Ricardo Lumengo ist stolz, erster Schwarzer zu sein: “Ich bin ein schwarzes Schaf, das gewählt wurde.” So präsentierte sich der Bieler Jurist gestern dem Bieler Tagblatt. Das Blatt sprach auch mit dem Berner SVP-Präsidenten über Lumengo: “Die Schweiz ist multikultureller geworden.” Er glaubt nicht, dass Lumengos Wahl eine Reaktion auf die umstrittenen SVP-Plakate sei. “Seine grosse Publizität war ausschlaggebend.”

Wer ist der gebürtige Angolaner?
Lumengos politische Karriere verlief rasant: Seit drei Jahren politisiert der 45-jährige Jurist für die PSR im Bieler Stadtrat. Letztes Jahr wurde er für die SP in den Grossen Rat im Kanton gewählt. Nun darf er für die nächsten vier Jahre zusammen mit Parteikollege Hans Stöckli Biel und Umgebung im Bundeshaus vertreten.

Politischer Flüchtling
“Die Wahl freut mich sehr”, sagt Lumengo, “besonders nach den heftigen Attacken der Freiheitspartei”. Das sei eine “grosse Befriedigung”. Nach einem Autounfall zeigte ihn die in Biel bekannte Freiheitspartei FPS (von Polizeidirektor Erich Scherrer) wegen pflichtwidrigen Verhaltens an und betitelte ihn im Internet als Lügner. Für das Vergehen wurde Lumengo gebüsst. Seine Wahl sei eine Antwort der Bevölkerung auf die Kampagne der SVP. “Ich bin ein schwarzes Schaf, das gewählt wurde”, sagt er in Anspielung auf die SVP-Plakate.

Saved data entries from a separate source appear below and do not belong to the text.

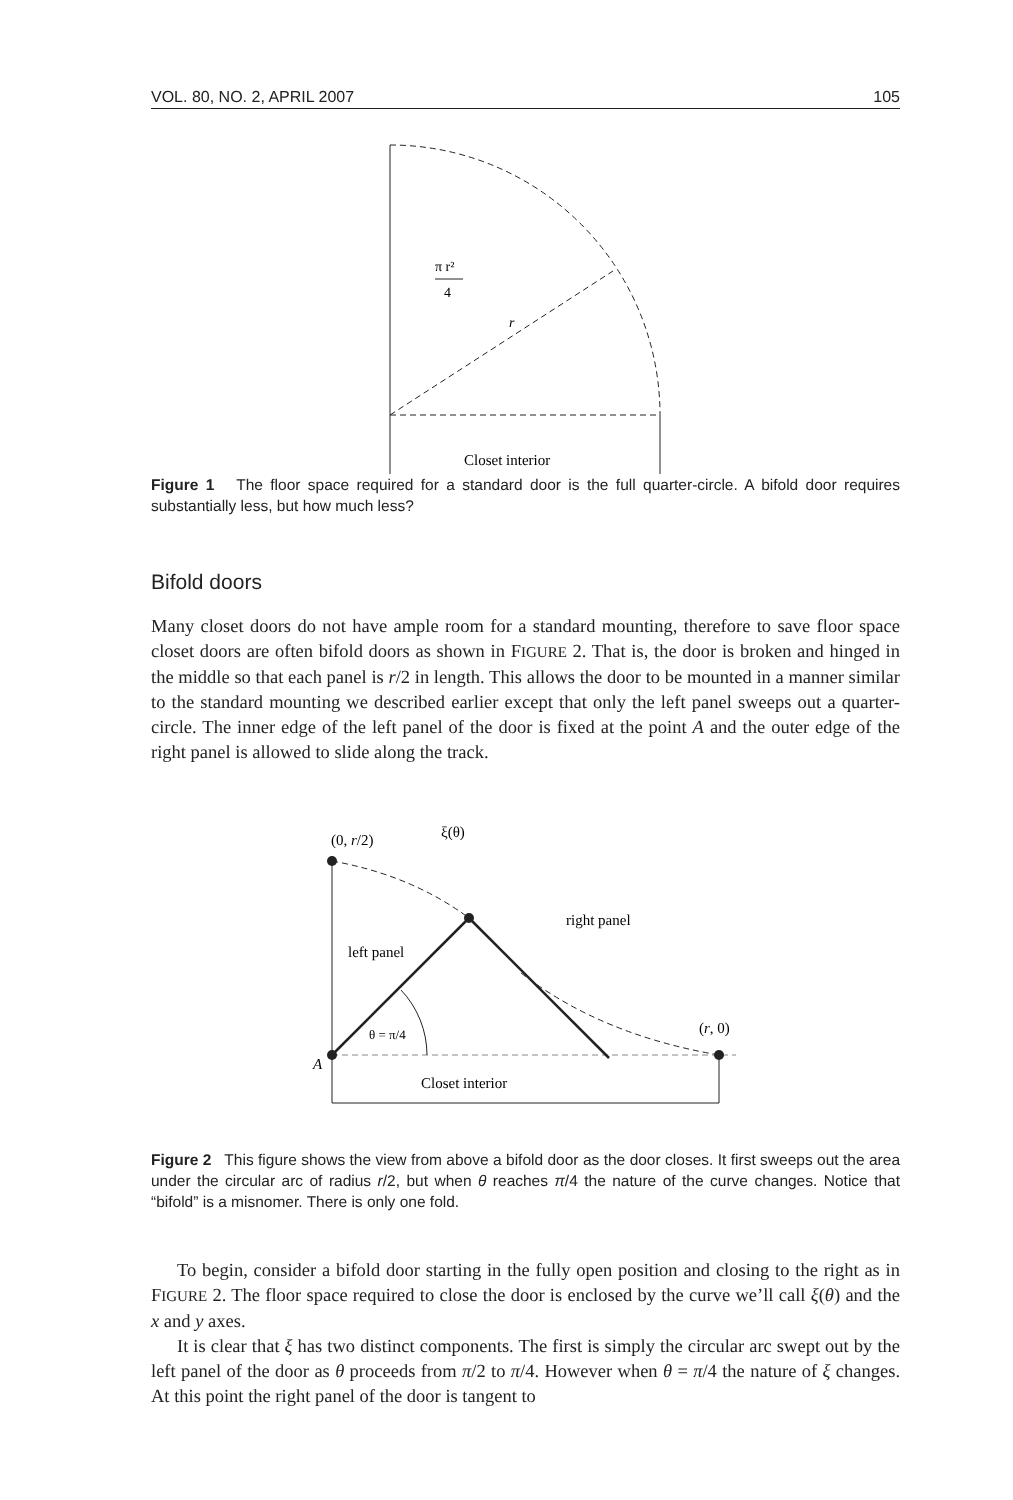VOL. 80, NO. 2, APRIL 2007 105
π r²
4
r
Closet interior
Figure 1 The floor space required for a standard door is the full quarter-circle. A bifold door requires substantially less, but how much less?
Bifold doors
Many closet doors do not have ample room for a standard mounting, therefore to save floor space closet doors are often bifold doors as shown in FIGURE 2. That is, the door is broken and hinged in the middle so that each panel is r/2 in length. This allows the door to be mounted in a manner similar to the standard mounting we described earlier except that only the left panel sweeps out a quarter-circle. The inner edge of the left panel of the door is fixed at the point A and the outer edge of the right panel is allowed to slide along the track.
(0, r/2)
ξ(θ)
right panel
left panel
θ = π/4
(r, 0)
A
Closet interior
Figure 2 This figure shows the view from above a bifold door as the door closes. It first sweeps out the area under the circular arc of radius r/2, but when θ reaches π/4 the nature of the curve changes. Notice that “bifold” is a misnomer. There is only one fold.
To begin, consider a bifold door starting in the fully open position and closing to the right as in FIGURE 2. The floor space required to close the door is enclosed by the curve we’ll call ξ(θ) and the x and y axes.
It is clear that ξ has two distinct components. The first is simply the circular arc swept out by the left panel of the door as θ proceeds from π/2 to π/4. However when θ = π/4 the nature of ξ changes. At this point the right panel of the door is tangent to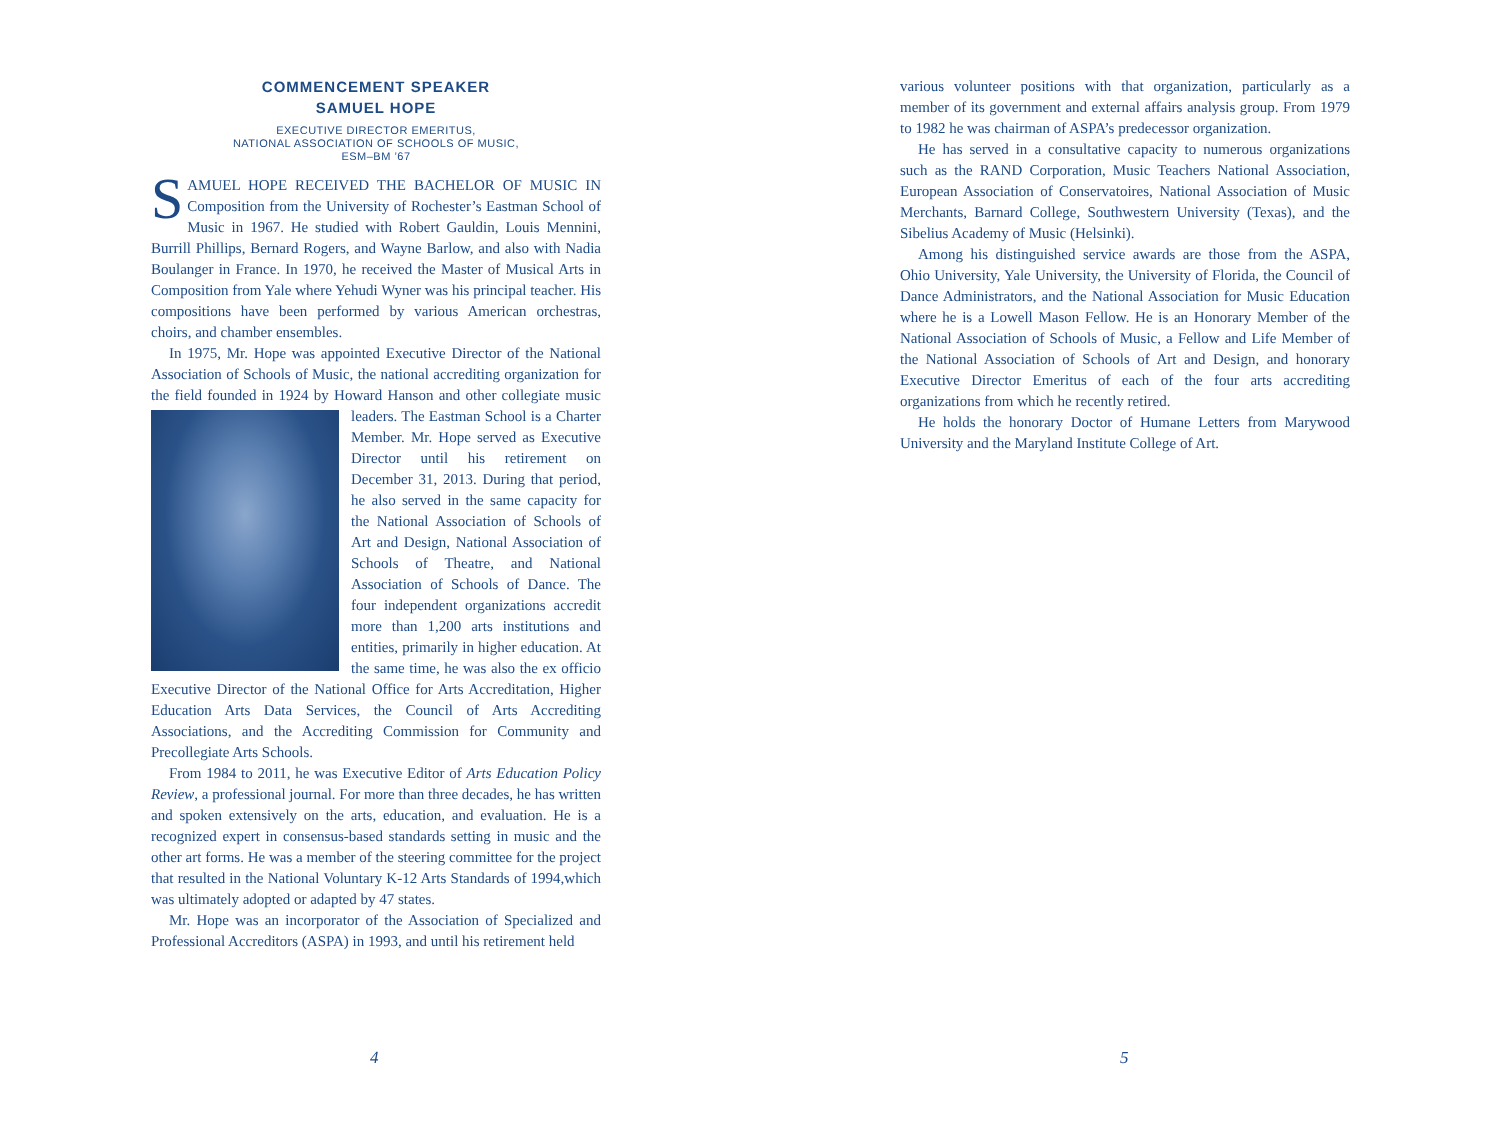COMMENCEMENT SPEAKER
SAMUEL HOPE
EXECUTIVE DIRECTOR EMERITUS,
NATIONAL ASSOCIATION OF SCHOOLS OF MUSIC,
ESM–BM ’67
SAMUEL HOPE RECEIVED THE BACHELOR OF MUSIC IN Composition from the University of Rochester’s Eastman School of Music in 1967. He studied with Robert Gauldin, Louis Mennini, Burrill Phillips, Bernard Rogers, and Wayne Barlow, and also with Nadia Boulanger in France. In 1970, he received the Master of Musical Arts in Composition from Yale where Yehudi Wyner was his principal teacher. His compositions have been performed by various American orchestras, choirs, and chamber ensembles.
In 1975, Mr. Hope was appointed Executive Director of the National Association of Schools of Music, the national accrediting organization for the field founded in 1924 by Howard Hanson and other collegiate music leaders. The Eastman School is a Charter Member. Mr. Hope served as Executive Director until his retirement on December 31, 2013. During that period, he also served in the same capacity for the National Association of Schools of Art and Design, National Association of Schools of Theatre, and National Association of Schools of Dance. The four independent organizations accredit more than 1,200 arts institutions and entities, primarily in higher education. At the same time, he was also the ex officio Executive Director of the National Office for Arts Accreditation, Higher Education Arts Data Services, the Council of Arts Accrediting Associations, and the Accrediting Commission for Community and Precollegiate Arts Schools.
From 1984 to 2011, he was Executive Editor of Arts Education Policy Review, a professional journal. For more than three decades, he has written and spoken extensively on the arts, education, and evaluation. He is a recognized expert in consensus-based standards setting in music and the other art forms. He was a member of the steering committee for the project that resulted in the National Voluntary K-12 Arts Standards of 1994,which was ultimately adopted or adapted by 47 states.
Mr. Hope was an incorporator of the Association of Specialized and Professional Accreditors (ASPA) in 1993, and until his retirement held
4
various volunteer positions with that organization, particularly as a member of its government and external affairs analysis group. From 1979 to 1982 he was chairman of ASPA’s predecessor organization.
He has served in a consultative capacity to numerous organizations such as the RAND Corporation, Music Teachers National Association, European Association of Conservatoires, National Association of Music Merchants, Barnard College, Southwestern University (Texas), and the Sibelius Academy of Music (Helsinki).
Among his distinguished service awards are those from the ASPA, Ohio University, Yale University, the University of Florida, the Council of Dance Administrators, and the National Association for Music Education where he is a Lowell Mason Fellow. He is an Honorary Member of the National Association of Schools of Music, a Fellow and Life Member of the National Association of Schools of Art and Design, and honorary Executive Director Emeritus of each of the four arts accrediting organizations from which he recently retired.
He holds the honorary Doctor of Humane Letters from Marywood University and the Maryland Institute College of Art.
5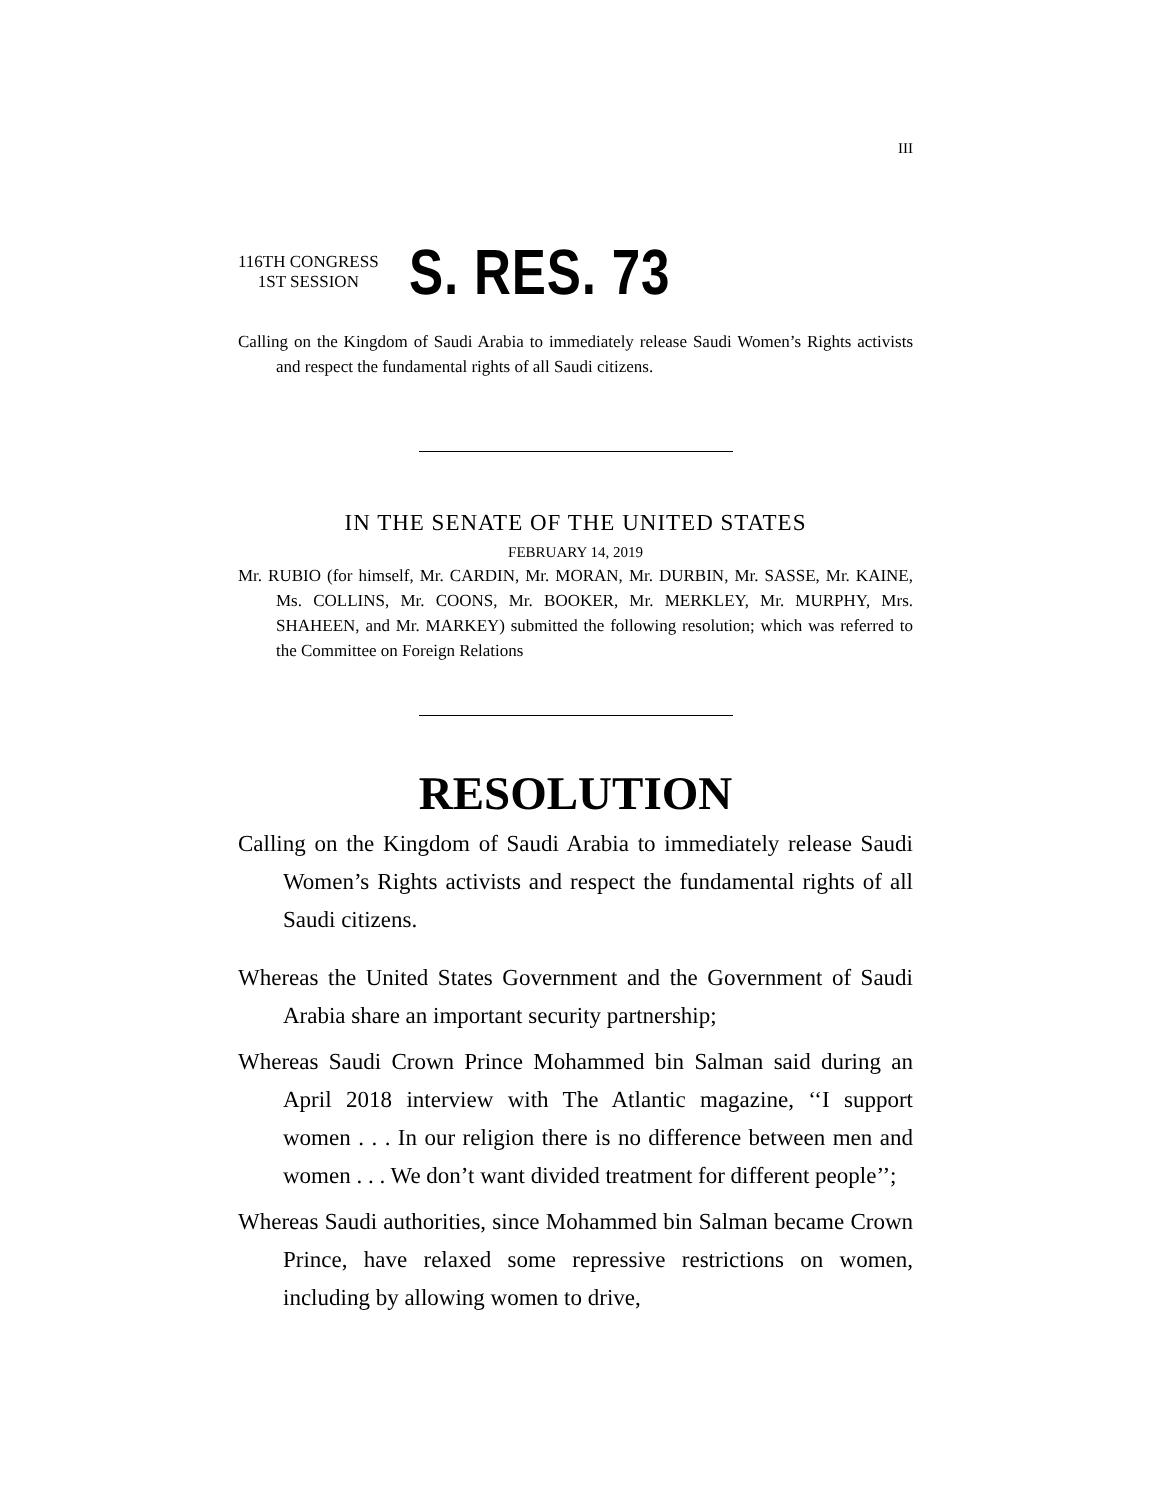III
116TH CONGRESS
1ST SESSION
S. RES. 73
Calling on the Kingdom of Saudi Arabia to immediately release Saudi Women’s Rights activists and respect the fundamental rights of all Saudi citizens.
IN THE SENATE OF THE UNITED STATES
FEBRUARY 14, 2019
Mr. RUBIO (for himself, Mr. CARDIN, Mr. MORAN, Mr. DURBIN, Mr. SASSE, Mr. KAINE, Ms. COLLINS, Mr. COONS, Mr. BOOKER, Mr. MERKLEY, Mr. MURPHY, Mrs. SHAHEEN, and Mr. MARKEY) submitted the following resolution; which was referred to the Committee on Foreign Relations
RESOLUTION
Calling on the Kingdom of Saudi Arabia to immediately release Saudi Women’s Rights activists and respect the fundamental rights of all Saudi citizens.
Whereas the United States Government and the Government of Saudi Arabia share an important security partnership;
Whereas Saudi Crown Prince Mohammed bin Salman said during an April 2018 interview with The Atlantic magazine, ‘‘I support women . . . In our religion there is no difference between men and women . . . We don’t want divided treatment for different people’’;
Whereas Saudi authorities, since Mohammed bin Salman became Crown Prince, have relaxed some repressive restrictions on women, including by allowing women to drive,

Jurist und Integrationsfigur
Lumengo will sich im Parlament für die Integration von Ausländern und deren Rechte einsetzen. Das Bildungswesen und die Bekämpfung der Arbeitslosigkeit liegen ihm ebenfalls am Herzen. Nachdem er in Schweiz eine Aufenthaltsbewilligung als politischer Flüchtling erhalten hatte, studierte Lumengo in Freiburg Jura und arbeitet heute als juristischer Berater am interkulturellen Begegnungszentrum Multimondo in Biel.